There are 16 authorized private commercial banks in Cameroon. Licenses are issued by the Central African Banking Commission (COBAC). All authorized banks can be recommended for cooperation with Czech exporters.
- Access Bank Cameroon
- BGFI Bank Cameroon
- SCB Cameroun
- CCA Bank
- Commercial Bank of Cameroon
- Ecobank Cameroon – Acquired Oceanic Bank Cameroon
Banks offer a sufficient range of banking products (letters of credit, commercial loans, various bills of exchange (drafts), etc.) and accept more and more incentives for providing loans for medium-term investments by private entities. However, modern banking products (electronic banking) are not yet widespread (especially in big cities). The banking sector, on the other hand, suffers from strict regulatory measures, low volume of financial resources allocated for loans and low quality of services. No administrative authorization is required for transfers up to approximately USD 215,000.

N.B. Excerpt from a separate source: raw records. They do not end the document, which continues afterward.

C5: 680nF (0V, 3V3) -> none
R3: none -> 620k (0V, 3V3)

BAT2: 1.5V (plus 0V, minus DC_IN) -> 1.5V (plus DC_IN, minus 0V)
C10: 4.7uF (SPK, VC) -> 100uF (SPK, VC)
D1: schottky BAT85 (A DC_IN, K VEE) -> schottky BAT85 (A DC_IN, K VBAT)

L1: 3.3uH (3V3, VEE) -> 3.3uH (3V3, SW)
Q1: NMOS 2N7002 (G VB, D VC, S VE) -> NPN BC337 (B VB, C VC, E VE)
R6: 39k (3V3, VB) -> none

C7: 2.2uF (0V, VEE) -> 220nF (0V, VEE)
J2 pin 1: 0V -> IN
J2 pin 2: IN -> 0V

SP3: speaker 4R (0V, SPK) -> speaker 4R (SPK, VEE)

Cameroon’s tax system has adapted to the uniform system within the CEMAC countries. The last tax reform was implemented in Cameroon in 1998. Available sources indicate that Cameroon’s tax and regulatory system is far from perfect, but it certainly does not discriminate against foreign entities (rather, it discriminates against the entire formal sector).
Cameroon’s tax system consists of the following basic direct and indirect taxes and employee social insurance:
- Personal Income Tax – is progressive according to income 11-38.5%,
- Corporate tax – 2.2% of turnover or 33% of profit
- Value Added Tax (VAT) – 19.25%,
- Consumption tax of 25% on luxury goods, reduced consumption tax of 12.5% on cars over 2000 cm3 and soft drinks.
Business is burdened by a number of other payments and levies (real estate tax (0.1% of the value), local tax (10%), construction tax, rent tax, real estate transfer tax (15%), etc.). Capital gains are taxed at a flat rate of 16.5%.
The company also pays: • Social insurance (Social Security Fund) – 11.2% of the salary, plus accident insurance in the amount of 1.75 – 5% • pension contribution – 7% • child benefits – 7% • contributions to the state fund employment – 2.5%
According to the new investment law of 2013, tax and customs benefits can be obtained by companies or individuals who establish a new, extend or renew the activity of an existing business or change the activity of a business in Cameroon for a period of 5 years.